Der von Liessmann gerne zitierte Philosoph Friedrich Nietzsche bot allerdings eine alternative Interpretation des Missgeschicks an: Die Hoffnung ist sehr wohl auch entwichen, erweist sich aber als das größte aller Übel, weil sie den Menschen zu Illusionen über sein jämmerliches Dasein verführt. Diese spannungsreiche Ambivalenz bestimmte nicht nur den Untertitel des 26. Philosophicums Lech („Zur Dialektik der Hoffnung“), sie zog sich als roter Faden durch die Vorträge der Referentinnen und Referenten, die nicht nur aus dem Fachbereich Philosophie kamen und so die interdisziplinäre Weite des Themas repräsentierten.

Immanuel Kant stellte die Frage „Was dürfen wir hoffen?“ noch im religiösen Kontext der Metaphysik, weil sie über den Tod hinausweist. Dass sich die Frage nach göttlicher Transzendenz auch in unserer säkularisierten Gesellschaft nicht völlig erledigt hat, zeigte sich in den Referaten des Berliner Theologen Hartmut von Sass und des Grazer Philosophen Peter Strasser. Von Sass unterscheidet zwischen der konkreten Hoffnung auf etwas, zum Beispiel auf einen beruflichen Erfolg, und der Hoffnung als Grundstimmung. Wer grundsätzlich „hoffnungsvoll lebt“, begegnet der Welt und den Menschen anders als der Hoffnungslose. Hoffnung definiert von Sass als „Sinn für die Möglichkeit des Guten“, verbunden mit einem Grundvertrauen in die Gestaltungskraft des Menschen, gerade auch unter ungünstigen Bedingungen.

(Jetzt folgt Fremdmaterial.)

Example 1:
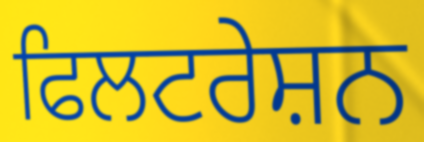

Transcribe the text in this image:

ਫਿਲਟਰੇਸ਼ਨ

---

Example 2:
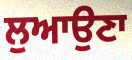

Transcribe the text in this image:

ਲੁਆਉਣਾ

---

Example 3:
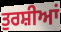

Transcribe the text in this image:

ਤੁਰਸ਼ੀਆਂ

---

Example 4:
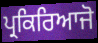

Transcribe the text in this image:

ਪ੍ਰਕਿਰਿਆਜੋ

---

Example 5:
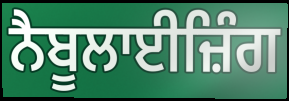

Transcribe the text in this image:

ਨੈਬੂਲਾਈਜ਼ਿੰਗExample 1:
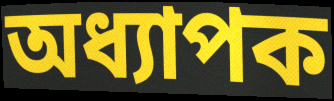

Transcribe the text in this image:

অধ্যাপক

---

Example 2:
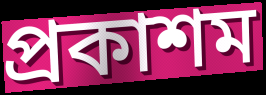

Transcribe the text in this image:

প্ৰকাশম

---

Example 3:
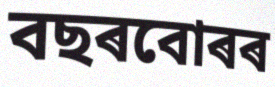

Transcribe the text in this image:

বছৰবোৰৰ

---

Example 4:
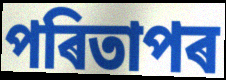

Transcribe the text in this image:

পৰিতাপৰ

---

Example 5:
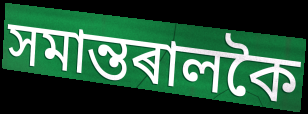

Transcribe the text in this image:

সমান্তৰালকৈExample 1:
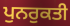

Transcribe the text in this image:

ਪੁਨਰੁਕਤੀ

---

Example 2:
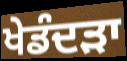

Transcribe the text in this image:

ਖੇਡੰਦੜਾ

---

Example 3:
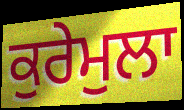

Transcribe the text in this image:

ਕੁਰੇਮੁਲਾ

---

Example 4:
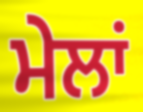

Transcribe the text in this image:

ਮੇਲਾਂ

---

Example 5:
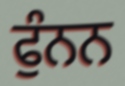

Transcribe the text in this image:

ਫੁੰਨਨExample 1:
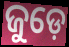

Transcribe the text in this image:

ଜୁଡ଼େ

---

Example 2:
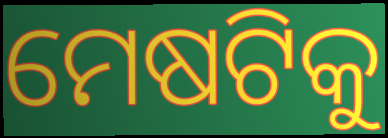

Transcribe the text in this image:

ମେଷଟିକୁ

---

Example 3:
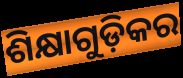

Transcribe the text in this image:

ଶିକ୍ଷାଗୁଡ଼ିକର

Säkulare Staats- und Sozialutopien sind ein starker Vertrauensbeweis in diese menschliche Gestaltungskraft. In Ernst Blochs Hauptwerk „Das Prinzip Hoffnung“, das die Kulturwissenschaftlerin Francesca Vidal ins Zentrum ihres Referats stellte, sind Tagtraum und Hoffnung die elementare Kraft hinter unseren utopischen Anstrengungen. Dass diese selbstbewusste Haltung zur Welt auch auf verhängnisvollen Irrtümern beruhen und zu inhumaner politischer Praxis führen kann, zeigt die Geschichte des radikalen Sozialismus. Der undogmatische Marxist Ernst Bloch verließ die DDR 1961, kurz nach dem Mauerbau.

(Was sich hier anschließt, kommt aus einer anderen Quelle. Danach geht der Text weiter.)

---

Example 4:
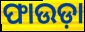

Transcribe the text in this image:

ଫାଉଡ଼ା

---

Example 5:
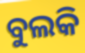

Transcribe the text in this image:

ବୁଲକି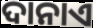
ଦାନାଏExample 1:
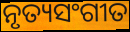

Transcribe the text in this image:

ନୃତ୍ୟସଂଗୀତ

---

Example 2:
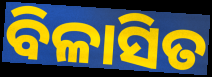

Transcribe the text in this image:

ବିଳାସିତ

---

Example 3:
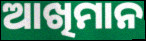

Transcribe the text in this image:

ଆଖିମାନ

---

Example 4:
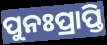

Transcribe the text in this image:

ପୁନଃପ୍ରାପ୍ତି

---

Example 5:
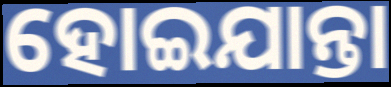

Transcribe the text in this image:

ହୋଇଯାନ୍ତାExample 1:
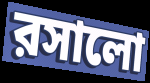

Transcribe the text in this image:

রসালো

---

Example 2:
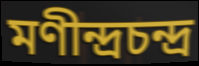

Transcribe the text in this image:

মণীন্দ্রচন্দ্র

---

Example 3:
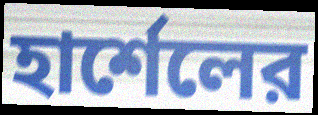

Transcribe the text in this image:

হার্শেলের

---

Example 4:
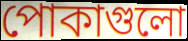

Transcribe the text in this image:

পোকাগুলো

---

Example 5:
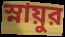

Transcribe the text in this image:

স্নায়ুর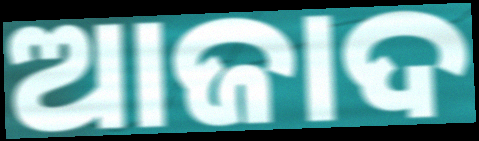
ଆଜାଦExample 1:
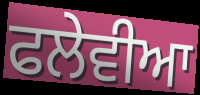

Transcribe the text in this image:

ਫਲੇਵੀਆ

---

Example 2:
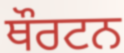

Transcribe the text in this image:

ਥੌਰਟਨ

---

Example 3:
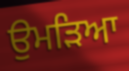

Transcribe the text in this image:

ਉਮੜਿਆ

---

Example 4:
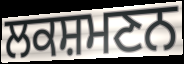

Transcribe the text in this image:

ਲਕਸ਼ਮਣਨ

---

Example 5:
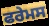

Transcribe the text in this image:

ਫਰੇਮਸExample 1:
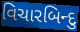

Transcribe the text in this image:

વિચારબિન્દુ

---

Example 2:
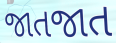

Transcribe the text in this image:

જાતજાત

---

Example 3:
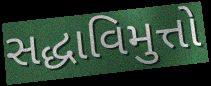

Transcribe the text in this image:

સદ્ધાવિમુત્તો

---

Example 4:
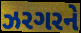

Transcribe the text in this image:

ઝરગરને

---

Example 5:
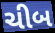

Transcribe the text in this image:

ચીબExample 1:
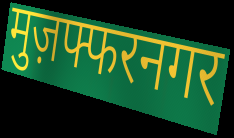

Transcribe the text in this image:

मुज़फ्फरनगर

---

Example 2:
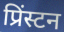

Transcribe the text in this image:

प्रिंस्टन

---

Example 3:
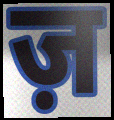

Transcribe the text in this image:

ज़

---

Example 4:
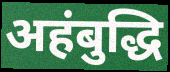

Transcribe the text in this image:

अहंबुद्धि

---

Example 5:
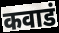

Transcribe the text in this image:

कवाडं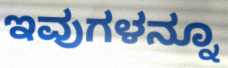
ಇವುಗಳನ್ನೂ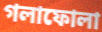
গলাফোলা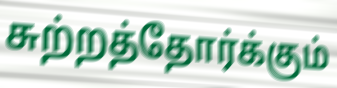
சுற்றத்தோர்க்கும்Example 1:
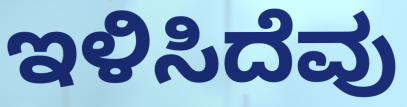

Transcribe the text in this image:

ಇಳಿಸಿದೆವು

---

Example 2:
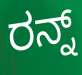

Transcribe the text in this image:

ರನ್ನ್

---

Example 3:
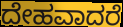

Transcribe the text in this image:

ದೇಹವಾದರೆ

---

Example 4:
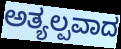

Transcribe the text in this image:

ಅತ್ಯಲ್ಪವಾದ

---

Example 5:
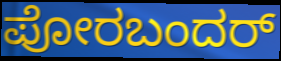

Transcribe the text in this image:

ಪೋರಬಂದರ್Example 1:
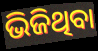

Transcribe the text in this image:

ଭିଜିଥିବା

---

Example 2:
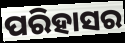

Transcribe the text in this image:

ପରିହାସର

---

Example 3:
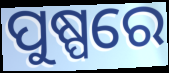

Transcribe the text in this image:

Große gesellschaftspolitische Hoffnungskonzepte haben – ähnlich wie religiöse Heilsbotschaften – im mehr oder weniger aufgeklärten Westen ihre Anziehungskraft verloren. Die Hoffnung, dass vielleicht nicht alles, aber doch so manches gut werden könnte, stützt sich heute eher auf den technologischen und naturwissenschaftlichen Fortschritt. Die menschliche Hoffnung auf Unsterblichkeit wird, wie die Biochemikerin Renée Schroeder humorvoll ausführte, vom Jenseits ins Diesseits verlagert. Ob die Vorstellung, durch biochemische Intervention das Leben des Menschen auf 500 Jahre zu verlängern, tatsächlich wünschenswert ist, bleibt allerdings umstritten; ebenso wie die von der Philosophin Catrin Misselhorn relativierte Hoffnung, eine zur Superintelligenz weiterentwickelte Künstliche Intelligenz werde für uns alle Probleme lösen, die wir selbst verursacht haben, zum Beispiel den Klimawandel.

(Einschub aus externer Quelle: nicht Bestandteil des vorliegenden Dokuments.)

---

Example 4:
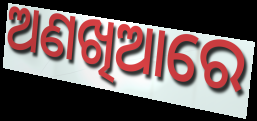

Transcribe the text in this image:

ଅଣଖିଆରେ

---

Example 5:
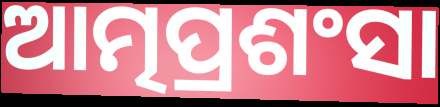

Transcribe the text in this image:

ଆତ୍ମପ୍ରଶଂସା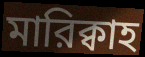
মারিক্বাহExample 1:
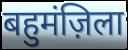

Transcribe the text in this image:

बहुमंज़िला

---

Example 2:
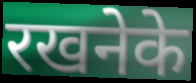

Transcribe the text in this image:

रखनेके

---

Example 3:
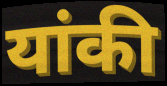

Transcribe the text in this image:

यांकी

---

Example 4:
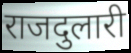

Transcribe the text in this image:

राजदुलारी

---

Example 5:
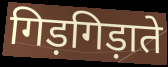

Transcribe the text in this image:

गिड़गिड़ातेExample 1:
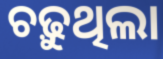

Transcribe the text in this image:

ଚଢ଼ୁଥିଲା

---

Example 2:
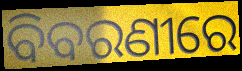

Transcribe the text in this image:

ବିବରଣୀରେ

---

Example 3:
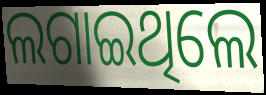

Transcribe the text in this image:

ଲଗାଇଥିଲେ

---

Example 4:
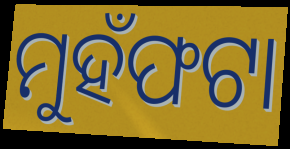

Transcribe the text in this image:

ମୁହଁଫଟା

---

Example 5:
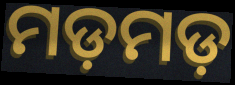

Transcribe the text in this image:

ମଡ଼ମଡ଼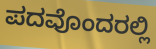
ಪದವೊಂದರಲ್ಲಿ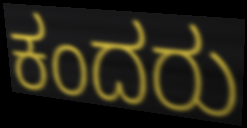
ಕಂದರುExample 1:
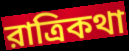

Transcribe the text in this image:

রাত্রিকথা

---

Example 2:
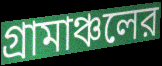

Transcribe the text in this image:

গ্রামাঞ্চলের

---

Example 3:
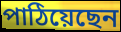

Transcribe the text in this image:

পাঠিয়েছেন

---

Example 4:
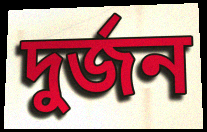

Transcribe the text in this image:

দুর্জন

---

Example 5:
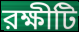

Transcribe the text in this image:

রক্ষীটিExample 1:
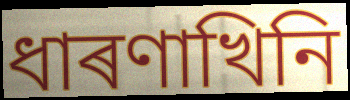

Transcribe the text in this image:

ধাৰণাখিনি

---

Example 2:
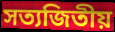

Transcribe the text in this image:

সত্যজিতীয়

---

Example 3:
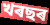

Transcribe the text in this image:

খৰছৰ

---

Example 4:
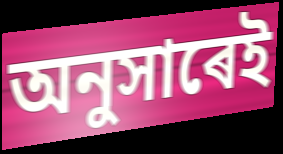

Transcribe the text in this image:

অনুসাৰেই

Es war nicht überraschend, dass die Dialektik von Hoffnung und apokalyptischer Furcht mehrmals am Öko-Thema diskutiert wurde, wobei sich relativer Pessimismus (vertreten durch den Soziologen Harald Welzer) und vorsichtiger Optimismus (vertreten durch den Ökonomen Fred Luks) in etwa die Waage hielten. Einigkeit bestand darüber, dass die Zukunft grundsätzlich offen und Hoffnung realistisch ist, solange Möglichkeiten des Handelns erkennbar sind. Und manchmal kann es angebracht sein, das erkennbar Sinnvolle zu tun, auch dann, wenn die Erfolgsaussichten mager sind.

Mit dieser Ermunterung ging das 26. Philosophicum Lech zu Ende. Es war wie immer professional organisiert und bot mehr als 600 denkwilligen Menschen die Möglichkeit zur Teilhabe an einem anspruchsvollen, aber auch heiteren philosophischen Diskurs. Für das 27. Philosophicum (17.-22.9.2024) hat Konrad Paul Liessmann die bekannte Schweizer Philosophin Barbara Bleisch als Co-Intendantin ins Leitungsteam geholt. Das Thema: „Sand im Getriebe. Eine Philosophie der Störung“.